La vendetta di un uomo tranquillo: quando l’allievo supera i maestri

Lo spagnolo Raúl Arévalo, attore molto apprezzato nella penisola iberica ma poco conosciuto in quella italica, già da piccolo sognava di dirigere un film. A trentasette anni compiuti il suo desiderio si è finalmente avverato. Il risultato? Un’eccellente opera prima che si è aggiudicata sia quattro Premi Goya – rubando di fatto la scena a Pedro Almodóvar e Roberto Rodríguez che in passato lo avevano diretto in Gli amanti passeggeri e La isla mínima –, che un’ovazione di otto minuti alla Mostra Internazionale d’Arte Cinematografica di Venezia. Tarde para la ira, titolo originale che non rivela la trama del film come purtroppo accade invece con quello italiano, per vedere la luce ha impiegato molto tempo, fino a quando la sceneggiatura non capitò nelle mani della produttrice Beatriz Botegas che, al contrario dei suoi colleghi, da quell’oscuro e asciutto script rimase affascinata.

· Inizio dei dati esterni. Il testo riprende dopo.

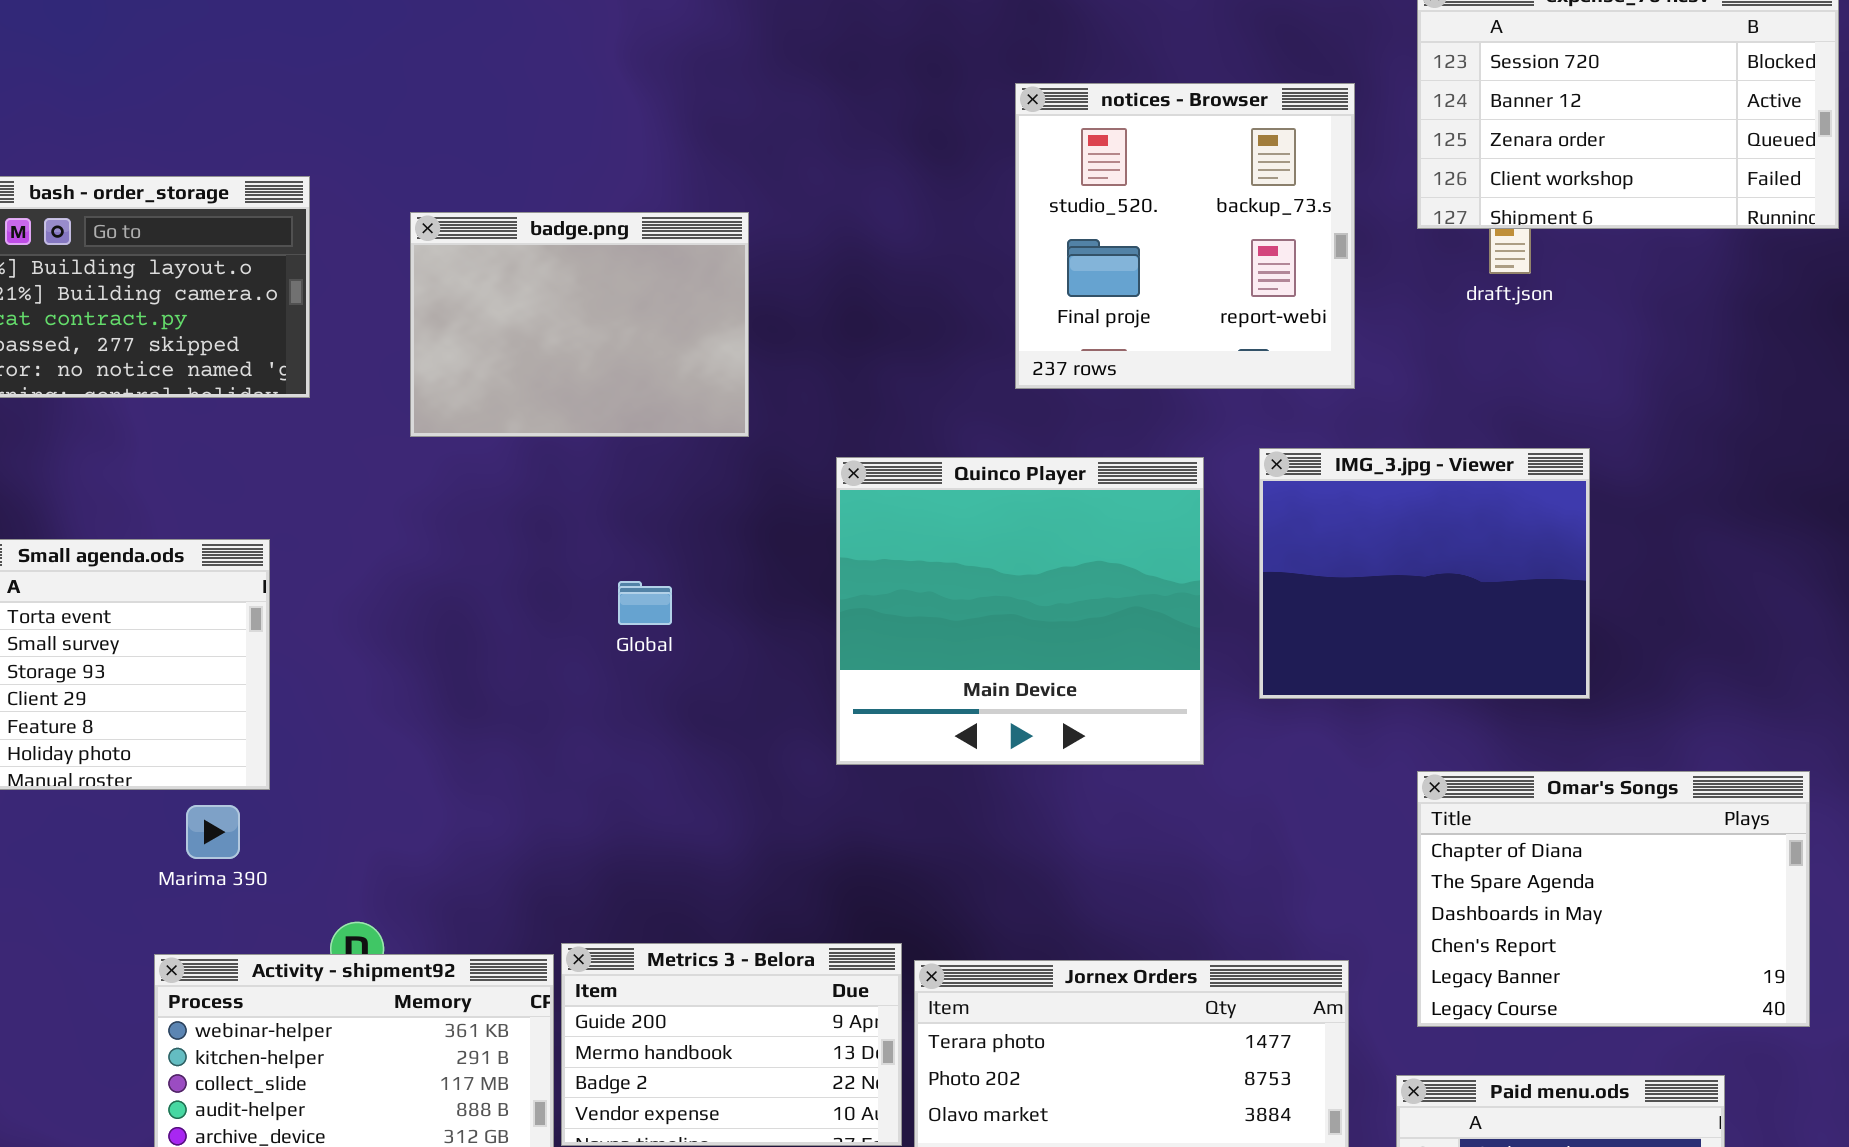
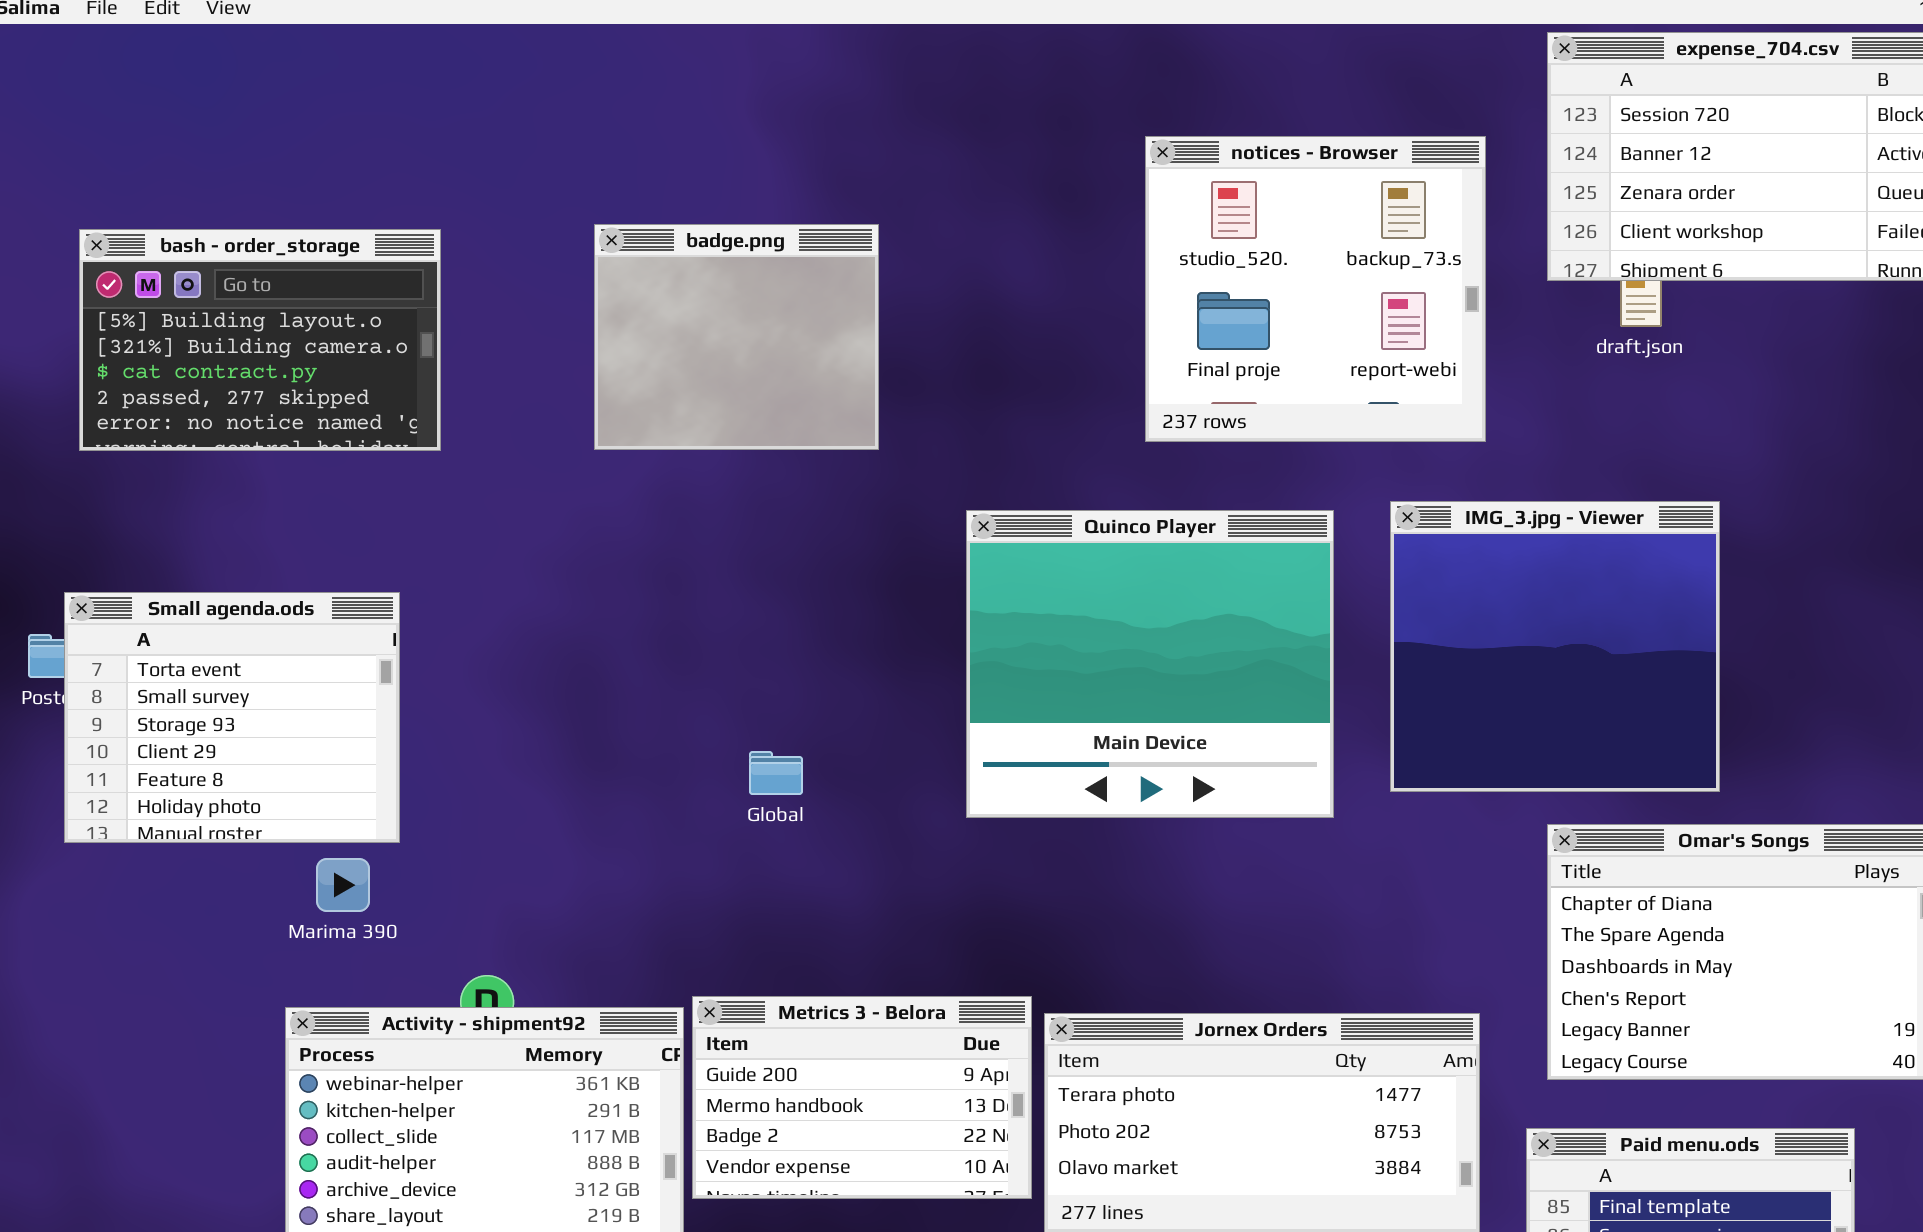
badge.png: [410,212,749,437] -> [594,224,879,450], moved, resized
IMG_3.jpg - Viewer: [1259,448,1590,699] -> [1390,501,1720,792], resized
Global: [618,581,672,625] -> [749,751,803,795], moved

Il regista madrileno realizza un film potentissimo: disturbante, crudo e aspro. Come brutali, feroci e implacabili si presentano anche i suoi personaggi, esseri umani in balìa del destino che vivono un’esistenza beffarda e crudele. L’atmosfera cupa e gli squallidi luoghi - bar che trasudano sporcizia da ogni piastrella e malfamati quartieri ai margini di Madrid - fanno inoltre da cornice a una storia da cui nessuno dei protagonisti uscirà vincitore: uno stupefacente dramma dalle tinte noir difficile da dimenticare. Grazie alla dirompente scena iniziale, al pubblico è subito chiaro che assisterne alla proiezione non sarà una passeggiata all’aria aperta, tutt’altro! Sì, perché pur non mostrando immagini scioccanti né spargimenti di sangue, Arévalo non solo riesce a mettere in scena la violenza, ma anche a creare una magistrale tensione filmica.

L’odio, l’amarezza e la rabbia repressa sono gli elementi centrali di La vendetta di un uomo tranquillo, dove il triangolo che lega una donna (Ana), il di lei marito appena uscito dal carcere (Curro), e un terzo uomo che custodisce un segreto riguardante i primi due (Josè), porterà a uno sviluppo del racconto in cui inquietudine e suspense cresceranno in una inarrestabile spirale di eventi. Ciascuna sequenza, ritratta con grande realismo, rende l’opera profondamente credibile agli occhi dell'intera platea. Se la macchina da presa, insinuandosi tra i volti dei protagonisti ne mostrerà ogni minimo cambiamento d’espressione, l’ermetico sguardo di Josè accompagnerà lo spettatore per tutta la durata di questo imperdibile thriller. Strutturato in capitoli, elemento che ricorda il tarantiniano Kill Bill, il film di Arévalo gode di una intensa e fluida narrazione, di una efficace fotografia volutamente sgranata, di una lenta e paziente rappresentazione dell'ira: si può colpire a morte quando si perde la testa, ma anche a sangue freddo, in perfetta lucidità.

Il cast, di cui fanno parte Antonio De La Torre, Luis Callejo, Ruth Díaz e il Premio Goya come miglior attore non protagonista Manolo Solo, contribuisce in maniera imponente all’ottima riuscita del film: 92 minuti da trascorrere con il fiato sospeso, sempre.